*** Begin section ***

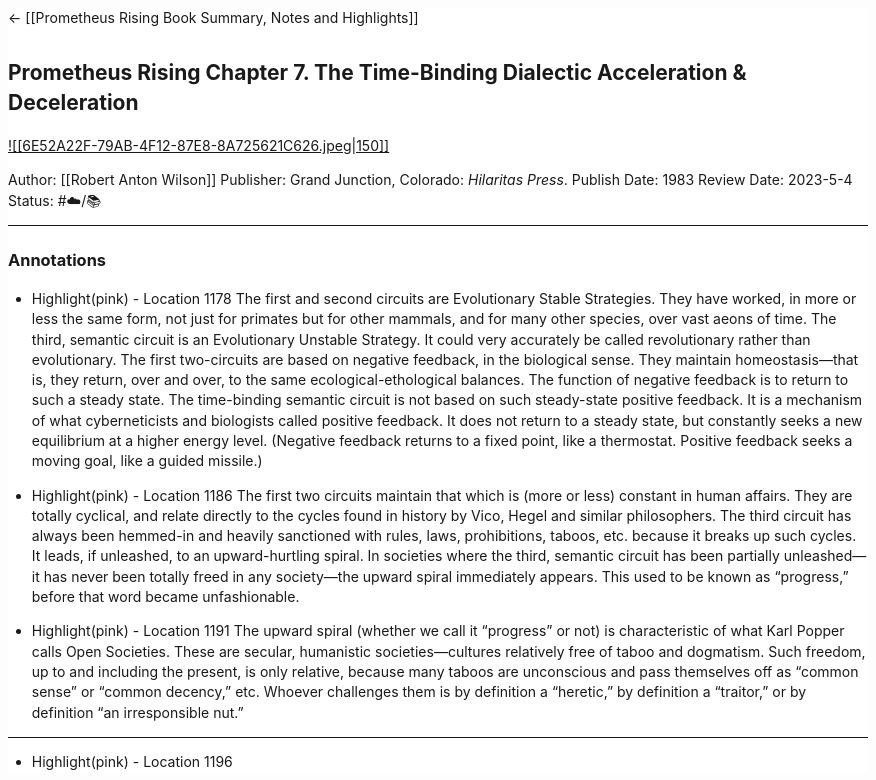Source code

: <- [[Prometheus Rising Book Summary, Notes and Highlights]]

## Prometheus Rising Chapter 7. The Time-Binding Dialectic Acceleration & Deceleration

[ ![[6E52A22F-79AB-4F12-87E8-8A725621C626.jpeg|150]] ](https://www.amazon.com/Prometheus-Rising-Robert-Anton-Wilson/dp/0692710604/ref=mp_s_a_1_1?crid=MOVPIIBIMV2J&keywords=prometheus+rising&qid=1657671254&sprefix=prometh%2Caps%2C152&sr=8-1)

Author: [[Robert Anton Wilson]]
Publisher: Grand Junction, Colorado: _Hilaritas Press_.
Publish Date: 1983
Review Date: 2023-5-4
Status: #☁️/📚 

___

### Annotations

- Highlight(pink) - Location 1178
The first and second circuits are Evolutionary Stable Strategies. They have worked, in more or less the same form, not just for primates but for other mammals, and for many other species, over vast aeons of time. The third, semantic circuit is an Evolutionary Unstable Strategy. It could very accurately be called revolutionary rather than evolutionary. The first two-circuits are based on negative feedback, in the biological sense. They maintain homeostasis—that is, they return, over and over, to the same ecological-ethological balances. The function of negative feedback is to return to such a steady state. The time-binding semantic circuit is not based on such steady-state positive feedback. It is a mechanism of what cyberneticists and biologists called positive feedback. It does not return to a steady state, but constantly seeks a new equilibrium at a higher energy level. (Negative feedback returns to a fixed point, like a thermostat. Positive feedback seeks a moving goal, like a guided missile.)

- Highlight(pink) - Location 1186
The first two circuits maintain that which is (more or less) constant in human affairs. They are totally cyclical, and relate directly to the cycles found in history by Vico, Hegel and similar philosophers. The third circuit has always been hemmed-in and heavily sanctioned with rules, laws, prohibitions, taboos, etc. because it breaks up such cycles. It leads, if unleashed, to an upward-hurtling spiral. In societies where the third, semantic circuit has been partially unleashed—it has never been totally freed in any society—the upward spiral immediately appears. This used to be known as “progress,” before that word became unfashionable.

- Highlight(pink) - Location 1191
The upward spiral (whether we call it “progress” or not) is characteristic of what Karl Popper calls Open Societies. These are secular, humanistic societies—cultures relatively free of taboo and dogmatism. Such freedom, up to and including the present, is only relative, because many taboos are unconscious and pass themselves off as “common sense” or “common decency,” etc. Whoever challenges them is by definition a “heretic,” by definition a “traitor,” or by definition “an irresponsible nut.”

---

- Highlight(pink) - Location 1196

*** End section ***
*** Begin section ***

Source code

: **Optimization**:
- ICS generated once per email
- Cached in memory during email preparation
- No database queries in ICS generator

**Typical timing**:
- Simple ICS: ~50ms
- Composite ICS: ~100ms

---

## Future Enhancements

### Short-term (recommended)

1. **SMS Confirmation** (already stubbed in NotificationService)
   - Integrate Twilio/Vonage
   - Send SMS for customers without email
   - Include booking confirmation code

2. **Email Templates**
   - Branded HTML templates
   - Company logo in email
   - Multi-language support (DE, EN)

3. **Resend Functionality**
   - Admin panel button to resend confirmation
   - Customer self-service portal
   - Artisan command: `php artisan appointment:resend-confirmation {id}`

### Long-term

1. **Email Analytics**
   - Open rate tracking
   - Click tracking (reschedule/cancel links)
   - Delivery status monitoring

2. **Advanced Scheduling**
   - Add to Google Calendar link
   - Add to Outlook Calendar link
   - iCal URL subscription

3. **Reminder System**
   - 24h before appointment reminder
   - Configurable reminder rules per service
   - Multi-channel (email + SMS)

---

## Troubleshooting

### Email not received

*** End section ***

• _WORK TO BE COMPLETED_:
In the listing above, find the line with "- Multi-channel (email + SMS)" and the line with "### Email not received"; output exactly those lines and all lines between them.

• _SOLUTION FOR THIS EXERCISE_:
   - Multi-channel (email + SMS)

---

## Troubleshooting

### Email not received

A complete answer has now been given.